§ **Data extract**
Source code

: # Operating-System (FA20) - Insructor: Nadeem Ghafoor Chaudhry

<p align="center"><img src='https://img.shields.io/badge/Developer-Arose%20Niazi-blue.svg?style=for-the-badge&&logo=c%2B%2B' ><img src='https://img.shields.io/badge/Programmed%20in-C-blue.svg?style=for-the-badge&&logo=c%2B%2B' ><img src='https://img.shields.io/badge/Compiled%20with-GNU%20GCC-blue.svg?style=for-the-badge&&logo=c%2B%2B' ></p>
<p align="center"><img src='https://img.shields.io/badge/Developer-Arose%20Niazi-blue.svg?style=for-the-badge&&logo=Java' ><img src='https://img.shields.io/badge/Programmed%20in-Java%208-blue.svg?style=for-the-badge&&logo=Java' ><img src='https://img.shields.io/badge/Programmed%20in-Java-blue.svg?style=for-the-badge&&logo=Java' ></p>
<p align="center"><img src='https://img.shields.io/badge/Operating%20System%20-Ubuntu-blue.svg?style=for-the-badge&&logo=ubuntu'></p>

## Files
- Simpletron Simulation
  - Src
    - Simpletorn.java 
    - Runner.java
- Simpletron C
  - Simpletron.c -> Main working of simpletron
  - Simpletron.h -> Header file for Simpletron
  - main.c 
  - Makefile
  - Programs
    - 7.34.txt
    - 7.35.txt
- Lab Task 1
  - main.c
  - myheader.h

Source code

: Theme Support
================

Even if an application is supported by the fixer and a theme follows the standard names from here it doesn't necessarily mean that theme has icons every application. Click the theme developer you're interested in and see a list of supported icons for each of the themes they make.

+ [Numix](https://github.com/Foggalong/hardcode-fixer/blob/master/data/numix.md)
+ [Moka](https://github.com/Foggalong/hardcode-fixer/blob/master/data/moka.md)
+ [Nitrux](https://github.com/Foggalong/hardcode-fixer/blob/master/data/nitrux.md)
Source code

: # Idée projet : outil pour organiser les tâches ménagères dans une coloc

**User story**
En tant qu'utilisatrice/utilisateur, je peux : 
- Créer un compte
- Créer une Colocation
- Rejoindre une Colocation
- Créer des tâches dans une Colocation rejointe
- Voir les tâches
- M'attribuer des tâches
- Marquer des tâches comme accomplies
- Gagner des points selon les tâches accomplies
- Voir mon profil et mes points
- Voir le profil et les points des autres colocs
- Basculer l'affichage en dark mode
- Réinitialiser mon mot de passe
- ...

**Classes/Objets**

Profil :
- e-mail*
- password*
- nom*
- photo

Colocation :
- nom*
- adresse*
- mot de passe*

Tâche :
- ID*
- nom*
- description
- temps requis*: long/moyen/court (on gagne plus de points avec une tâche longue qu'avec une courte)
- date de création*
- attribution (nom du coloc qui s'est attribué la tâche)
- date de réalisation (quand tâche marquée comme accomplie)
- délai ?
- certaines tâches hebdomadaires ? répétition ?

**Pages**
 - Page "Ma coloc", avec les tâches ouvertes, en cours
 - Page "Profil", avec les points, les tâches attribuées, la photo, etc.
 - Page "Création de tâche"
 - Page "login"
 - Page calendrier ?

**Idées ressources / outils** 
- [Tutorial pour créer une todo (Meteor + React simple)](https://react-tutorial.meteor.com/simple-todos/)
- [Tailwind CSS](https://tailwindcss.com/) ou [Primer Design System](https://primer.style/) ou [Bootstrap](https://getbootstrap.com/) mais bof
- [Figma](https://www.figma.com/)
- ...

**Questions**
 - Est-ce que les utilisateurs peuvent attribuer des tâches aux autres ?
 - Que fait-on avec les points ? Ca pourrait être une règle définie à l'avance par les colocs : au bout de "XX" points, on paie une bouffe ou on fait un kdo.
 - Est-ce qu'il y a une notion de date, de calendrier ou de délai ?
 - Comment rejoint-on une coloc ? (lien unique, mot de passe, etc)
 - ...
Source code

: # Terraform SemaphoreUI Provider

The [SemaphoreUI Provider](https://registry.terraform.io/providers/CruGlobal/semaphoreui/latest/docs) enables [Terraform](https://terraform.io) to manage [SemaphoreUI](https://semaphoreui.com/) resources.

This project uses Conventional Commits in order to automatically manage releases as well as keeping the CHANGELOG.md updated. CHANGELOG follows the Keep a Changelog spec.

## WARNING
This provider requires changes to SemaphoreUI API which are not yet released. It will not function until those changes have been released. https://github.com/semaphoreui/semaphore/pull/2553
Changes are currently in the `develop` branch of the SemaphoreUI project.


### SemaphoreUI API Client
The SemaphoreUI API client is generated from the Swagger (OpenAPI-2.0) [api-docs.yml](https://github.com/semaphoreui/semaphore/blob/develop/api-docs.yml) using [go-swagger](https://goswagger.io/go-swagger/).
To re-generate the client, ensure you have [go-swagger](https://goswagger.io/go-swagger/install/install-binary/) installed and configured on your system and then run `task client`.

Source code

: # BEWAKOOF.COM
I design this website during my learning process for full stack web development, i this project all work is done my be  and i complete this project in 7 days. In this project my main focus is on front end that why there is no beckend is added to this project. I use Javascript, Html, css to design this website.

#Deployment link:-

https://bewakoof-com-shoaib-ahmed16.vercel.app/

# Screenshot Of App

§ **Your goal**
With no word changed, write the entries out once more.

§ **Completed exercise**
Source code

: # Operating-System (FA20) - Insructor: Nadeem Ghafoor Chaudhry

<p align="center"><img src='https://img.shields.io/badge/Developer-Arose%20Niazi-blue.svg?style=for-the-badge&&logo=c%2B%2B' ><img src='https://img.shields.io/badge/Programmed%20in-C-blue.svg?style=for-the-badge&&logo=c%2B%2B' ><img src='https://img.shields.io/badge/Compiled%20with-GNU%20GCC-blue.svg?style=for-the-badge&&logo=c%2B%2B' ></p>
<p align="center"><img src='https://img.shields.io/badge/Developer-Arose%20Niazi-blue.svg?style=for-the-badge&&logo=Java' ><img src='https://img.shields.io/badge/Programmed%20in-Java%208-blue.svg?style=for-the-badge&&logo=Java' ><img src='https://img.shields.io/badge/Programmed%20in-Java-blue.svg?style=for-the-badge&&logo=Java' ></p>
<p align="center"><img src='https://img.shields.io/badge/Operating%20System%20-Ubuntu-blue.svg?style=for-the-badge&&logo=ubuntu'></p>

## Files
- Simpletron Simulation
  - Src
    - Simpletorn.java 
    - Runner.java
- Simpletron C
  - Simpletron.c -> Main working of simpletron
  - Simpletron.h -> Header file for Simpletron
  - main.c 
  - Makefile
  - Programs
    - 7.34.txt
    - 7.35.txt
- Lab Task 1
  - main.c
  - myheader.h

Source code

: Theme Support
================

Even if an application is supported by the fixer and a theme follows the standard names from here it doesn't necessarily mean that theme has icons every application. Click the theme developer you're interested in and see a list of supported icons for each of the themes they make.

+ [Numix](https://github.com/Foggalong/hardcode-fixer/blob/master/data/numix.md)
+ [Moka](https://github.com/Foggalong/hardcode-fixer/blob/master/data/moka.md)
+ [Nitrux](https://github.com/Foggalong/hardcode-fixer/blob/master/data/nitrux.md)
Source code

: # Idée projet : outil pour organiser les tâches ménagères dans une coloc

**User story**
En tant qu'utilisatrice/utilisateur, je peux : 
- Créer un compte
- Créer une Colocation
- Rejoindre une Colocation
- Créer des tâches dans une Colocation rejointe
- Voir les tâches
- M'attribuer des tâches
- Marquer des tâches comme accomplies
- Gagner des points selon les tâches accomplies
- Voir mon profil et mes points
- Voir le profil et les points des autres colocs
- Basculer l'affichage en dark mode
- Réinitialiser mon mot de passe
- ...

**Classes/Objets**

Profil :
- e-mail*
- password*
- nom*
- photo

Colocation :
- nom*
- adresse*
- mot de passe*

Tâche :
- ID*
- nom*
- description
- temps requis*: long/moyen/court (on gagne plus de points avec une tâche longue qu'avec une courte)
- date de création*
- attribution (nom du coloc qui s'est attribué la tâche)
- date de réalisation (quand tâche marquée comme accomplie)
- délai ?
- certaines tâches hebdomadaires ? répétition ?

**Pages**
 - Page "Ma coloc", avec les tâches ouvertes, en cours
 - Page "Profil", avec les points, les tâches attribuées, la photo, etc.
 - Page "Création de tâche"
 - Page "login"
 - Page calendrier ?

**Idées ressources / outils** 
- [Tutorial pour créer une todo (Meteor + React simple)](https://react-tutorial.meteor.com/simple-todos/)
- [Tailwind CSS](https://tailwindcss.com/) ou [Primer Design System](https://primer.style/) ou [Bootstrap](https://getbootstrap.com/) mais bof
- [Figma](https://www.figma.com/)
- ...

**Questions**
 - Est-ce que les utilisateurs peuvent attribuer des tâches aux autres ?
 - Que fait-on avec les points ? Ca pourrait être une règle définie à l'avance par les colocs : au bout de "XX" points, on paie une bouffe ou on fait un kdo.
 - Est-ce qu'il y a une notion de date, de calendrier ou de délai ?
 - Comment rejoint-on une coloc ? (lien unique, mot de passe, etc)
 - ...
Source code

: # Terraform SemaphoreUI Provider

The [SemaphoreUI Provider](https://registry.terraform.io/providers/CruGlobal/semaphoreui/latest/docs) enables [Terraform](https://terraform.io) to manage [SemaphoreUI](https://semaphoreui.com/) resources.

This project uses Conventional Commits in order to automatically manage releases as well as keeping the CHANGELOG.md updated. CHANGELOG follows the Keep a Changelog spec.

## WARNING
This provider requires changes to SemaphoreUI API which are not yet released. It will not function until those changes have been released. https://github.com/semaphoreui/semaphore/pull/2553
Changes are currently in the `develop` branch of the SemaphoreUI project.


### SemaphoreUI API Client
The SemaphoreUI API client is generated from the Swagger (OpenAPI-2.0) [api-docs.yml](https://github.com/semaphoreui/semaphore/blob/develop/api-docs.yml) using [go-swagger](https://goswagger.io/go-swagger/).
To re-generate the client, ensure you have [go-swagger](https://goswagger.io/go-swagger/install/install-binary/) installed and configured on your system and then run `task client`.

Source code

: # BEWAKOOF.COM
I design this website during my learning process for full stack web development, i this project all work is done my be  and i complete this project in 7 days. In this project my main focus is on front end that why there is no beckend is added to this project. I use Javascript, Html, css to design this website.

#Deployment link:-

https://bewakoof-com-shoaib-ahmed16.vercel.app/

# Screenshot Of App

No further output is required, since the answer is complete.